BuddyDNS — provides secondary DNS for any primary provider
dnssecondary.com — dedicated secondary DNS service
SecondaryDNS — multi-provider secondary DNS

CNAME Flattening and ANAME/ALIAS Records

RFC standards forbid CNAME records at the zone apex. However, many managed DNS providers support CNAME flattening (also called ANAME or ALIAS records), which resolves the CNAME target transparently and serves the resulting A/AAAA records directly.

This is essential when hosting on platforms that provide a single hostname:

GitHub Pages: username.github.io
Netlify: site-name.netlify.app
Vercel: project-name.vercel.app
AWS CloudFront: d123.cloudfront.net

With Cloudflare, this is called CNAME flattening and is enabled by default for proxied records. With Route53, Alias Records provide the same functionality but only for AWS resources.

Multi-Provider DNS

For maximum resilience, run authoritative DNS across two providers simultaneously:

Primary: Cloudflare (free, anycast, DDoS protection)
Secondary: Route53 (AWS integration, health checks)

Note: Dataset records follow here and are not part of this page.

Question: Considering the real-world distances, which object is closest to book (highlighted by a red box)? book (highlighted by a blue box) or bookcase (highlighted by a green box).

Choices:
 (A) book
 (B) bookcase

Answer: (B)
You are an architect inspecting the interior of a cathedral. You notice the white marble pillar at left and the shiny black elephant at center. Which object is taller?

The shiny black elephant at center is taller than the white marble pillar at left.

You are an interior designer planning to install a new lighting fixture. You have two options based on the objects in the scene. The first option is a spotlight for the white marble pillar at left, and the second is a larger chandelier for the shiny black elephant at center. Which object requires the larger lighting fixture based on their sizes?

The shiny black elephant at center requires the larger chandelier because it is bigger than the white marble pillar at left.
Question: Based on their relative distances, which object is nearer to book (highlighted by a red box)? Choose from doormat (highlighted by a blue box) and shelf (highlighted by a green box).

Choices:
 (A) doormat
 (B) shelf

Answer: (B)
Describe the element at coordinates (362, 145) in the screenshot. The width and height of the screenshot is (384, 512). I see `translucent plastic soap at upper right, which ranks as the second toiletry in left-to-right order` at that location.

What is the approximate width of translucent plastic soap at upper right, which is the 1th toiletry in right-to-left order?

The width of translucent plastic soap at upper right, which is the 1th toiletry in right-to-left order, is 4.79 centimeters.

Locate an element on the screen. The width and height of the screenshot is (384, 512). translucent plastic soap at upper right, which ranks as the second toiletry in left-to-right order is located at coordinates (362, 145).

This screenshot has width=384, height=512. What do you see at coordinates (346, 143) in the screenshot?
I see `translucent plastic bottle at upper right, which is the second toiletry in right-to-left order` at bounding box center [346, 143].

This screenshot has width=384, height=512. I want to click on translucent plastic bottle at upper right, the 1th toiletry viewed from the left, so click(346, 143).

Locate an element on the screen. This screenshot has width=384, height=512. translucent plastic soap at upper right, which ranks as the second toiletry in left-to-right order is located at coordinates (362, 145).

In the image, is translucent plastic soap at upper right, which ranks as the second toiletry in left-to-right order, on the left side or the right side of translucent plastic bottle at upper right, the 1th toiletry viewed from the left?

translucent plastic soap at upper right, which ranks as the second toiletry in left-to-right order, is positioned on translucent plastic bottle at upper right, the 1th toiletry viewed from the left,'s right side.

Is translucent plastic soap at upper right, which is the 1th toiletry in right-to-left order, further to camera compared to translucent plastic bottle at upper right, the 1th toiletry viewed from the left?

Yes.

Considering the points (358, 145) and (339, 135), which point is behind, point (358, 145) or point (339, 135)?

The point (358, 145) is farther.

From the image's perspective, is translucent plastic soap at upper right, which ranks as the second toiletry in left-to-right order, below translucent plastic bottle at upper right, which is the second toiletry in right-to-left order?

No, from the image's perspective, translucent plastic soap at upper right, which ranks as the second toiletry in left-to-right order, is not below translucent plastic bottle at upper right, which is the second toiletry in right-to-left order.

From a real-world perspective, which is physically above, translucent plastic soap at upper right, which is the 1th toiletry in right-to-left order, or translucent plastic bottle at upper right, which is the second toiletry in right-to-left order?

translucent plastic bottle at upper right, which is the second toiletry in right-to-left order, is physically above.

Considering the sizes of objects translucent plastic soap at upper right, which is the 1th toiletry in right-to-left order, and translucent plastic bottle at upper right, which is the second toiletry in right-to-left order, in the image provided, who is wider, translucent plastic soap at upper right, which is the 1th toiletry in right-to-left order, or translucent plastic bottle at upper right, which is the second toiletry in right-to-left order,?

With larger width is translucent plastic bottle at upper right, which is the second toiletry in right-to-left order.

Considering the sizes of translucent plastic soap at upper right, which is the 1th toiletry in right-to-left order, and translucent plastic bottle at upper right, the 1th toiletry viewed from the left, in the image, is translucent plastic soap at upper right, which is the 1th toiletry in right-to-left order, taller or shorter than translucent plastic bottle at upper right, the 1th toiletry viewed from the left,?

List both provider’s NS records at your registrar. Recursive resolvers will try one provider, and if it fails, fall back to the other. This is the enterprise-grade DNS architecture.

Key Takeaways

Managed DNS provides anycast, DDoS protection, and APIs at the cost of some control.
Cloudflare DNS is the most popular free option with the fastest global anycast network.
Registrar and DNS provider are separate roles — use the best provider for each.
When switching providers: reduce TTLs 48+ hours in advance → verify new zone → switch NS → monitor → restore TTLs.
CNAME flattening (ANAME/ALIAS) allows CNAME-like behaviour at the zone apex.
Dynamic DNS via RFC 2136 and provider APIs enables automated DNS updates.
Always run at least two nameservers across different providers for disaster resilience.